» **Requirement**
Retype the text in the rows below word for word, and leave the pictures out of your answer.

***

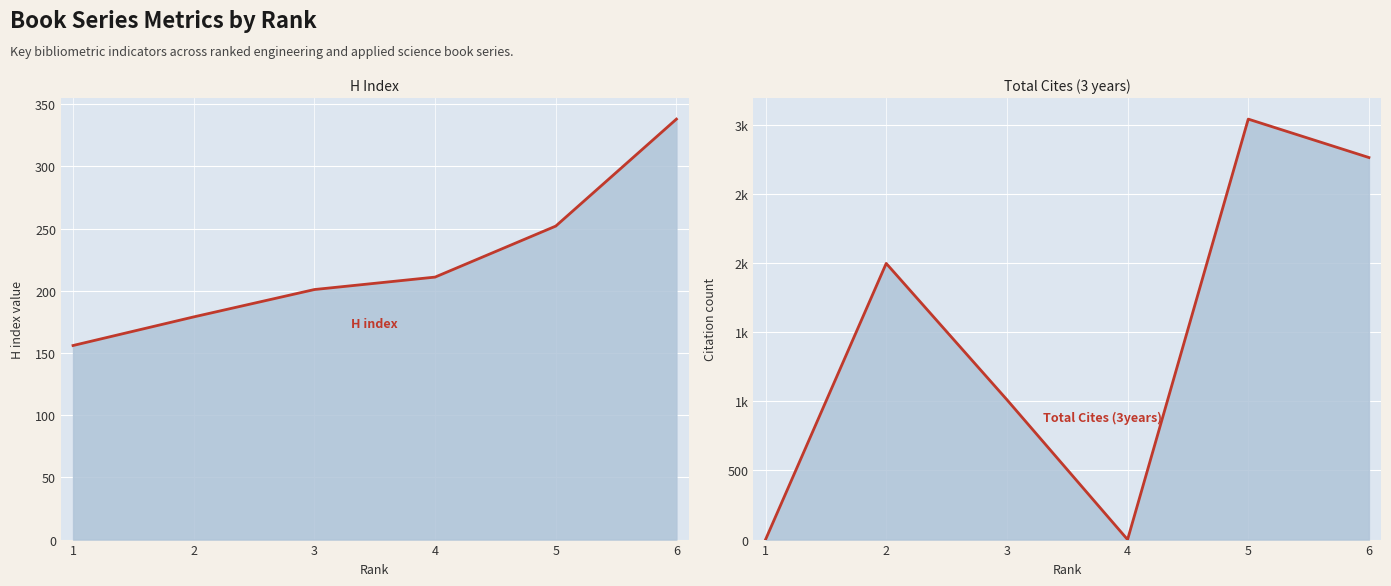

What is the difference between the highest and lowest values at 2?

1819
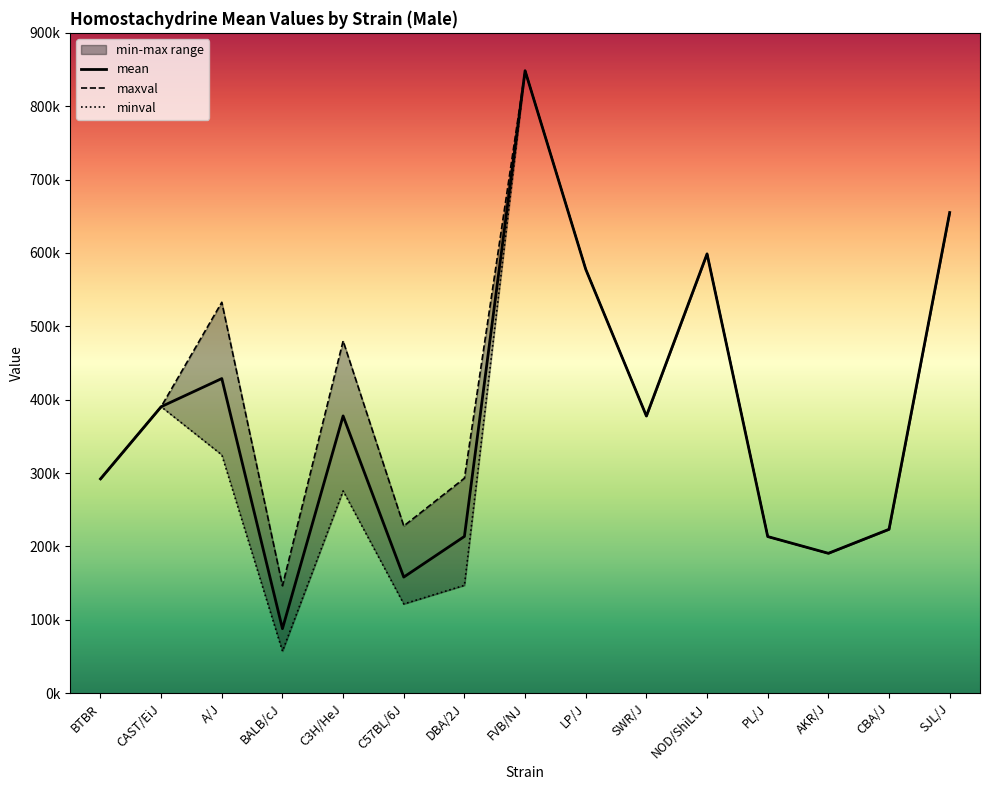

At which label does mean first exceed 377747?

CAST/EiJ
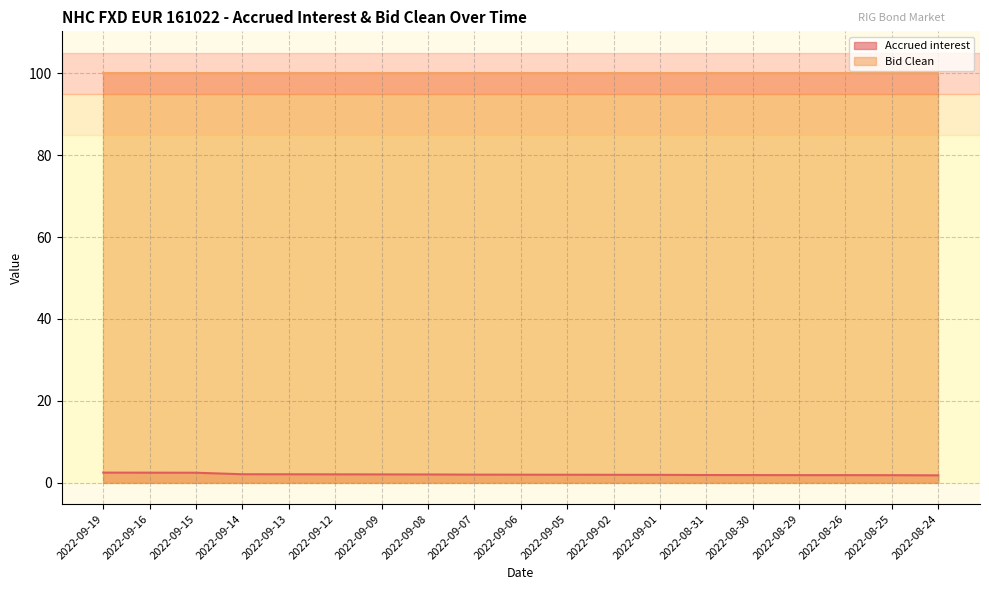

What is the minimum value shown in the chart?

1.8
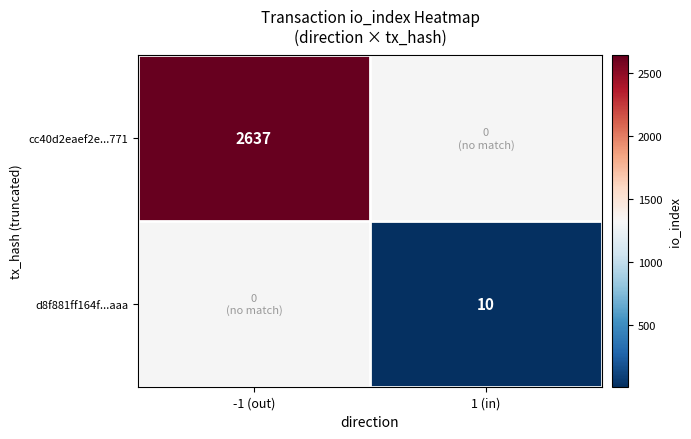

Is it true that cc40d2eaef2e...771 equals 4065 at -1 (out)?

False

***

» **Written answer**
What is the difference between the highest and lowest values at 2?

1819

At which label does mean first exceed 377747?

CAST/EiJ

What is the minimum value shown in the chart?

1.8

Is it true that cc40d2eaef2e...771 equals 4065 at -1 (out)?

False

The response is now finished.